Kenya’s tea price slumps to $1.80 per kilogram

Kenya's tea price slumps to $1.80 per kilogram | News Central TV

Kenyan tea prices have slumped to their lowest level in at least five years. This has been attributed to excess supplies and weak demand in the main export markets, according to the East African Tea Trade Association (EATTA).

Kenya is the leading exporter of black tea in the world and the crop is also one of its top foreign exchange-earners, along with tourism, flower exports and cash sent home by the diaspora.

The average price of Kenyan tea at the weekly auction in the port city of Mombasa has fallen to $1.80 per kilogram, said EATTA, which represents growers, buyers, brokers and tea packers in 10 countries in the region.

That, compared with last year’s average price of $2.58, and the industry’s cost of production of around $2, EATTA said. The last time average weekly prices dipped below $2 was in 2014, according to EATTA managing director Edward Mudibo.

Meanwhile, the Kenyan shilling sank to a near five year low earlier this week, partly due to concerns about export earnings in the wake of the slump in the price of tea.

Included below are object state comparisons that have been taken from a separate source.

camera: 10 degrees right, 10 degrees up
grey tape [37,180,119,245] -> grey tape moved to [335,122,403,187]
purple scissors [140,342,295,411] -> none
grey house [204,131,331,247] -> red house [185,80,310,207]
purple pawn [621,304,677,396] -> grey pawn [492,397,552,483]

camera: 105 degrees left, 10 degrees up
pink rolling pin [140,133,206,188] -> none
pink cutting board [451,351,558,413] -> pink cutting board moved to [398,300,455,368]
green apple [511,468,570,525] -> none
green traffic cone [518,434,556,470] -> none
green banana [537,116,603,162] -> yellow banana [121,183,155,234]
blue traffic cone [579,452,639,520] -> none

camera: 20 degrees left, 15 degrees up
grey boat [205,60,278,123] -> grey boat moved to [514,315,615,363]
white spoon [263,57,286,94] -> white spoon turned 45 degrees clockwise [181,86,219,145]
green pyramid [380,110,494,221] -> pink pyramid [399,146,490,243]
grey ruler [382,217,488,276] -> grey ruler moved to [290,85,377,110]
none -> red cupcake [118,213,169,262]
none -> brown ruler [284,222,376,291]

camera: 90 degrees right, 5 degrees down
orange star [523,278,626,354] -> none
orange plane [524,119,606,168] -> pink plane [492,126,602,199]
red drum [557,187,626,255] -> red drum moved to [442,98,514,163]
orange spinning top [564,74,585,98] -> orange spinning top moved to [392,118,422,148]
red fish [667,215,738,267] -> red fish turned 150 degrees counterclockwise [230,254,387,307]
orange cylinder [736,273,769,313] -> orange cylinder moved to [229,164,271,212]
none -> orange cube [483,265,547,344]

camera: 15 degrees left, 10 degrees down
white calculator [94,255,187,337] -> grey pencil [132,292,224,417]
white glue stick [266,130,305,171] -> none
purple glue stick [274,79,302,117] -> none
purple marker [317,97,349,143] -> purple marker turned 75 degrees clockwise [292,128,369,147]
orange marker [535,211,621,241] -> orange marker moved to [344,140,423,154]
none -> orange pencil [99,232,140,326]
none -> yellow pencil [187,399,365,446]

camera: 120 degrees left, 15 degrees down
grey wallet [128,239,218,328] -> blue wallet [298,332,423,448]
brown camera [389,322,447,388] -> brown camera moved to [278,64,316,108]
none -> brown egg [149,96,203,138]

Mudibo blamed the oversupply on stocks that were held over from last year when Kenya had a bumper tea crop.

Mudibo further explained that at the same time, global output from last year was 5.85 billion kilograms against consumption of 5.61 billion kilograms, leaving a surplus of 240 million kilograms.

Economic challenges in the top three importers of Kenyan tea – Pakistan, Egypt and Britain – had also led to a reduction in demand.

Mudibo adds while calling on action to be taken to stem the glut that;

“The farmers should face the reality that they will not get a good bonus this year, it will be lower than last year”.

“The focus should now be on the quality of the tea rather than volumes. We should not be proud of the quantities. We are calling for a go-slow in terms of increasing the acreage under tea.”

He also called on farmers to switch to speciality teas, like purple tea, which attracts higher prices from health-conscious consumers.

Officials in the government’s Tea Directorate, which regulates the industry, were not immediately available for comment.